-- Reading text --
·····

Instrumental music

Social distancing allows music to go on


The implementation of COVID-safe practices has had a significant impact on the way instrumental music programs are run, particularly in schools.

Instrumental music
School-based instrumental music programs have introduced guidelines in relation to the use of certain types of instruments. Photo: Courtesy Fede Casanova/Unsplash


School and youth-based instrumental music programs, such as those run by Education Queensland, have had to change the way they go about teaching students in order to follow the COVID-safe social distancing guidelines for extracurricular activities.

More specific guidelines have been set for instrumental music programs where the risks already found in a school environment are expanded.

This includes due to the sharing of sheet music and the use of certain types of instruments, such as woodwind or brass instruments that require the intake of breath and blowing into instruments.

The guidelines state that in a school environment, “members of large bands, choirs or ensembles are able to rehearse in the same location (indoors or outdoors), ensuring that current hygiene management practices are maintained”.

The guidelines include disinfecting all equipment between uses, washing hands before and after performing, socially distancing while setting up, playing, and packing up, and the substitution of some instruments for others that pose less risk of spreading infection.

Diane Alley is a strings instructor for Education Queensland and teaches at four schools in the Logan area.

Ms Alley said although lessons were now being conducted in person again, she believed students had had difficulties during lockdown in terms of accessing teaching materials, although she said she believed setting up online materials was not without long-term benefits.

“I think it [learning online] hasn’t all been bad because the students have learnt to use online platforms,” she said.

Ms Alley said having the online resources available could be helpful when students missed classes for whatever reason.

“When someone is ill, for example, or they break their arm and they cannot play, it is a good thing to say, ‘Okay, you can now use this online platform to access the lessons’,” she said.

Being COVID-safe hasn’t just had an impact on music lessons, but has also impacted orchestras.

Brisbane Regional Youth Orchestra
Brisbane Regional Youth Orchestra have been able to social distance while rehearsing, but worry they won’t have sufficient space to perform. Photo: Courtesy Shaun Dorney


Brisbane Regional Youth Orchestra Director of Music Shaun Dorney said while it was good to be able to rehearse in person again since COVID-19 restrictions were reduced, he believed orchestras would still have significant issues performing to audiences due to ongoing social distancing requirements.

“A lot of them [the students] have said ‘I missed this so much… it’s been great to see everybody again’,” Mr Dorney said.

“The worst thing is that at the moment we are not quite sure how we can perform, because by the time we get enough room between the players, there is no room for an audience,” he said.

·····

-- Data for review --
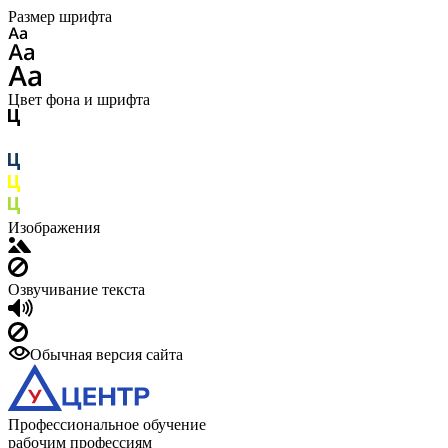
Размер шрифта
Цвет фона и шрифта
Изображения
Озвучивание текста
Обычная версия сайта
Профессиональное обучение
рабочим профессиям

·····

-- Exercise set --
**1)** Say whether each statement agrees with the article on instrumental music and social distancing. Answer yes or no, and quote the deciding words of the article. (a) Diane Alley teaches at four schools in the Logan area. (b) Under the guidelines, large bands in a school may rehearse only outdoors. (c) Shaun Dorney said the orchestra still could not rehearse in person.
**2)** Write out the passage of the article on instrumental music and social distancing starting with "School and youth-based" and going on through "blowing into instruments.".

-- Answers for each item --
**1)**
(a) Yes: "teaches at four schools in the Logan area."
(b) No: "members of large bands, choirs or ensembles are able to rehearse in the same location (indoors or outdoors)"
(c) No: "it was good to be able to rehearse in person again since COVID-19 restrictions were reduced"

**2)**
School and youth-based instrumental music programs, such as those run by Education Queensland, have had to change the way they go about teaching students in order to follow the COVID-safe social distancing guidelines for extracurricular activities.

More specific guidelines have been set for instrumental music programs where the risks already found in a school environment are expanded.

This includes due to the sharing of sheet music and the use of certain types of instruments, such as woodwind or brass instruments that require the intake of breath and blowing into instruments.